Exercise requirements
Can you continue the article on the constitutional-monarchical tradition in the Russian Empire, picking up right after its last sentence?

-- Selected text follows --

ТЕОРИЯ И ИСТОРИЯ ПРАВА И ГОСУДАРСТВА; ИСТОРИЯ УЧЕНИЙ О ПРАВЕ И ГОСУДАРСТВЕ

THE CONSTITUTIONAL-MONARCHICAL TRADITION IN POLITICAL CULTURE OF RUSSIAN EMPIRE

V.A. Tomsinov

The Department of the History of State and Law Moscow Lomonosov State University 1, bld. 13-14, Lenin Hills, Moscow, GSP-1, Russia, 119991

The article deals with the problem of historical byway attempts to convert the autocracy in Russia into a constitutional monarchy. Such attempts have been made in the Russian Empire during the XVIII and XIX centuries, beginning with the reign of Anna Ivanovna and constitutional projects developed with Catherine II. State reform was prepared at the beginning of the XIX century in the reign of Alexander I, then under the direction of M. Speranskii preparing a number of similar projects aimed at the creation in Russia of the constitutional order. Reasons for the failure of the proposed reforms are analyzed in detail in this article.

Key words: autocratic-monarchical form of rule, constitutional-monarchical system, immutable basic laws, constitutional draft, reform of the State, Nakaz of Catherine II.

The autocratic-monarchical form of rule is commonly regarded as traditional for, indeed the very fate, of Russian society. The history of Russia, however, during the epoch of Empire shows that the efforts to transform autocracy into a constitutional-monarchical system were no less traditional for Russia. Under this model, supreme State power would be exercised within frameworks established by immutable basic laws and with the participation of representatives of society. Efforts along these lines were constantly undertaken in the Russian Empire throughout the eighteenth and nineteenth centuries. Although for various reasons they proved to be without result, this does not mean they had no chance of success.

The attempt to limit autocratic rule by a legislative act of a constitutional character, undertaken in Russia by members of the Supreme Privy Council in 1730, when Anna Ioanovna ascended to the throne, might have been successful. Constitutional drafts which proposed to limit the arbitrariness of supreme State authority by basic laws were prepared during the rule of Empress Catherine II. The Empress herself supported this idea to some extent. In her Nakaz given to the Commission to draw up a new draft of Ulozhenie, Her Majesty acknowledged, however timidly, the need to place autocratic-monarchical rule within frameworks established by laws. The Nakaz provided (Article 511): «Again, Despotism is destroyed when the Sovereign imagines

he shall more shew his power by altering, than by adhering to the Order of things; And when he suffers himself to be guided more by Caprice, than by his good Intentions from which all Laws have flowed, and still do flow». And Article 512 stipulated: «It is true, there are Cases in which Power may and ought to be exerted in its full Sway, without any risk to the State, but on the Contrary, there are also other in which it must be exerted under Limits fixed to, and by itself» [2. P. 507].

Assessing the legal significance of the Nakaz, Gradovskii commented: «The theoretical ideas of the Nakaz were never legislative definitions. But they were, in many respects, guiding principles for our positive law. The resonance of the Nakaz is heard in legislative acts of the Empress herself and of Alexander I» [1. P. 7].

A reform of the State whose ultimate aim was the creation of an all-Russian representative organ and the adoption of a constitution, was prepared during the reign of Alexander I. During 1801 and 1802 the plan was discussed by a «Secret Committee», and then M.M. Speranskii drafted a «plan for universal State formation»; finally, at the end of 1820, the State Statute [уставная грамота] of the Russian Empire was drawn up which in essence was a draft constitution .

-- Selected text concluded --
-- Extracted data follows --

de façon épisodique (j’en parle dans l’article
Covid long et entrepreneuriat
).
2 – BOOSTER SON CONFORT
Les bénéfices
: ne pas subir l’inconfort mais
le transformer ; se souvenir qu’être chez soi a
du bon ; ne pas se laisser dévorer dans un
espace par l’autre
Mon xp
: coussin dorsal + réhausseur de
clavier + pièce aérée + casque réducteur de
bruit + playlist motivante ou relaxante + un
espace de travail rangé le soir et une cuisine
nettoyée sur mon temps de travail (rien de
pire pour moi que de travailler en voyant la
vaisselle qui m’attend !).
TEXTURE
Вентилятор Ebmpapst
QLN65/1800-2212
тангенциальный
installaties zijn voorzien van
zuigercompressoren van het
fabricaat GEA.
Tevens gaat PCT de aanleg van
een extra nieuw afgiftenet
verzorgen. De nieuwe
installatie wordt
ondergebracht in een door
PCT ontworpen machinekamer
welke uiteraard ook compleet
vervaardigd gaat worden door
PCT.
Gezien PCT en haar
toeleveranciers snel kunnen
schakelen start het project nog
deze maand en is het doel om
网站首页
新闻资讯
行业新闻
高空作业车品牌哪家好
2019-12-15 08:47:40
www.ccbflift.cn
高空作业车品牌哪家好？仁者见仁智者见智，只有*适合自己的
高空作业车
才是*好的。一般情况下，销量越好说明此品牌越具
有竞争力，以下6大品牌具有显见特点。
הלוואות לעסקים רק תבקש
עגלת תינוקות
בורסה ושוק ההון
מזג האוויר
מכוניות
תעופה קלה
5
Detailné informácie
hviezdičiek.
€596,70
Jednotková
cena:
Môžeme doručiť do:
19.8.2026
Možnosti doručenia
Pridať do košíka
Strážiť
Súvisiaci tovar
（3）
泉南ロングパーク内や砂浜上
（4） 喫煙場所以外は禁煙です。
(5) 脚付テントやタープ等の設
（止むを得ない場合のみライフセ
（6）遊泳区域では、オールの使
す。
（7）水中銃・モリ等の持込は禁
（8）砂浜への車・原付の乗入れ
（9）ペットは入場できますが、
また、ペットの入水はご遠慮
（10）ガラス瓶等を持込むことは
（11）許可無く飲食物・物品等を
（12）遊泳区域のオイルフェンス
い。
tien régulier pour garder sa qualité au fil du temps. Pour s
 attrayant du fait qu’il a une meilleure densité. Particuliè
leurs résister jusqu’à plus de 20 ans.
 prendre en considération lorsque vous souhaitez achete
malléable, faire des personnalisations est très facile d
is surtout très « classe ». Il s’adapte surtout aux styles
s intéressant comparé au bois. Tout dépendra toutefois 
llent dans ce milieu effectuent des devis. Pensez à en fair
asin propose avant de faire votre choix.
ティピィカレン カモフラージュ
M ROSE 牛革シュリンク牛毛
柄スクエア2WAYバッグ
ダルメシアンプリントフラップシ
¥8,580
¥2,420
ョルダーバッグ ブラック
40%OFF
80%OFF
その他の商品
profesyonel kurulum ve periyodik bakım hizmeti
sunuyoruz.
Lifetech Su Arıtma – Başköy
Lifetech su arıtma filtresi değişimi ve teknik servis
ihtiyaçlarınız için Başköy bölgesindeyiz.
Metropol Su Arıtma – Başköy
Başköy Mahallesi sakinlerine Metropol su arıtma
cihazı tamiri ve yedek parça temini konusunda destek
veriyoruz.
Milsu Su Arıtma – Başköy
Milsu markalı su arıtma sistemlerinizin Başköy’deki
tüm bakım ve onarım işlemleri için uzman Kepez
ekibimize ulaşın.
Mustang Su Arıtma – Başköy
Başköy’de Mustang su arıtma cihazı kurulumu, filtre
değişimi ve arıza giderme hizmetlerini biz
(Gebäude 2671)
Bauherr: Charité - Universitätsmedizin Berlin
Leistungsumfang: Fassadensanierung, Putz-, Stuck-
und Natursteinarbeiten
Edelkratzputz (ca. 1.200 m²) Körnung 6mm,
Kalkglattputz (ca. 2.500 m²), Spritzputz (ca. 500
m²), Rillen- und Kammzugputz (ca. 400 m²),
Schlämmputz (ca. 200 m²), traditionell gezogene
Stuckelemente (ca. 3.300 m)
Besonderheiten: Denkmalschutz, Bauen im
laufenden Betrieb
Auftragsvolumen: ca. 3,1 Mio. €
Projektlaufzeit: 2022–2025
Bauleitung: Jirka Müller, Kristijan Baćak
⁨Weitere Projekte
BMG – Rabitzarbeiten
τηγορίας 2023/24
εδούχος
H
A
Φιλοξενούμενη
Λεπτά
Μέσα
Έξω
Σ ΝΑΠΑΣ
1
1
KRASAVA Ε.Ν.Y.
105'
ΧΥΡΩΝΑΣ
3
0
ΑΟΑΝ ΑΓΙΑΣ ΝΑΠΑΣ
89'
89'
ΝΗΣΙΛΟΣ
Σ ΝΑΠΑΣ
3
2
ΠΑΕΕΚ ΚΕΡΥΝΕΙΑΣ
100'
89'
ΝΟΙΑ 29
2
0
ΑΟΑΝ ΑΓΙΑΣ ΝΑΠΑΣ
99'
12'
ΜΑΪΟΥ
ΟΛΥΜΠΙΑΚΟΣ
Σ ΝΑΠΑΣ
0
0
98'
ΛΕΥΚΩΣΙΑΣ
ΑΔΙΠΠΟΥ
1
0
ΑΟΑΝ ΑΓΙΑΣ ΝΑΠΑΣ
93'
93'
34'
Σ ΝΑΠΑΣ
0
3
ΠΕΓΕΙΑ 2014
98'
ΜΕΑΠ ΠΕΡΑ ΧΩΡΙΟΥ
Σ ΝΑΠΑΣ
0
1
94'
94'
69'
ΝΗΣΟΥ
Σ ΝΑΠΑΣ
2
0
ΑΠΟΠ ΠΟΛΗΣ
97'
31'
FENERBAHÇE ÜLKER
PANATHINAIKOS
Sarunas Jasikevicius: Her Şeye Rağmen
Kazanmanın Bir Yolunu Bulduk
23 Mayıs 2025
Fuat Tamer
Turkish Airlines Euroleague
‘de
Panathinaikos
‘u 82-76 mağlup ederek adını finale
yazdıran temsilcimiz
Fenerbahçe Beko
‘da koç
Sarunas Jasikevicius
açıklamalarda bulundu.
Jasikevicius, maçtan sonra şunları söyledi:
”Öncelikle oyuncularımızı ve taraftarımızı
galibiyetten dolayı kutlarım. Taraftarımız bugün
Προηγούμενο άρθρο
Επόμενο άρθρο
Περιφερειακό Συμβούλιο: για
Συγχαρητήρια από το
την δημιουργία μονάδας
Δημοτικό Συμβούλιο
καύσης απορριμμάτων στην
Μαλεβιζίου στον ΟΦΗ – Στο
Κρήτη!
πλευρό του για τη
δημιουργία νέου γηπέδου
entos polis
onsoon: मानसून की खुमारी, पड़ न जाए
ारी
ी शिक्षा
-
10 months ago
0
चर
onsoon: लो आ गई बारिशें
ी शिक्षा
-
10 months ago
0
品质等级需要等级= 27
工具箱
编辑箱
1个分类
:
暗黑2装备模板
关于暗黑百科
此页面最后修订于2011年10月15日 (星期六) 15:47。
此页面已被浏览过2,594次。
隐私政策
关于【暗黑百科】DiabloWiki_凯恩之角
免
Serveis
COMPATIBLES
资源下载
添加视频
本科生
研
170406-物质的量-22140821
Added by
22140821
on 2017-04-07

-- Extracted data concluded --

Written response
During the last year of rule of Alexander II, the Minister of Internal Affairs, M.T. Loris-Melikov, drafted a plan for involving social representatives in legal consultative activities. Had an attempt on the life of Alexander II not happened on 1 March 1881, this plan would have been implemented. And this, in turn, would have opened the path for the transformation of Russian autocratic-monarchical rule into a constitutional monarchy [10].

Each of the said attempts to reform the State system of the Russian Empire rested on an ideological program whose basic element was the subordination of supreme State authority to basic laws. Each time the establishment of a new form of rule assumed the adoption by the Autocrat of a draft law limiting his power. These facts show that there existed in the legal culture of Russia in the Era of Empire, together with the political-legal ideology of autocratic-monarchical rule, a tradition that might be called the constitutional-monarchical tradition. Moreover, this tradition was linked closely with the main principle of Russian autocracy — its supremacy in all spheres of State activity, including when exercising legislative power.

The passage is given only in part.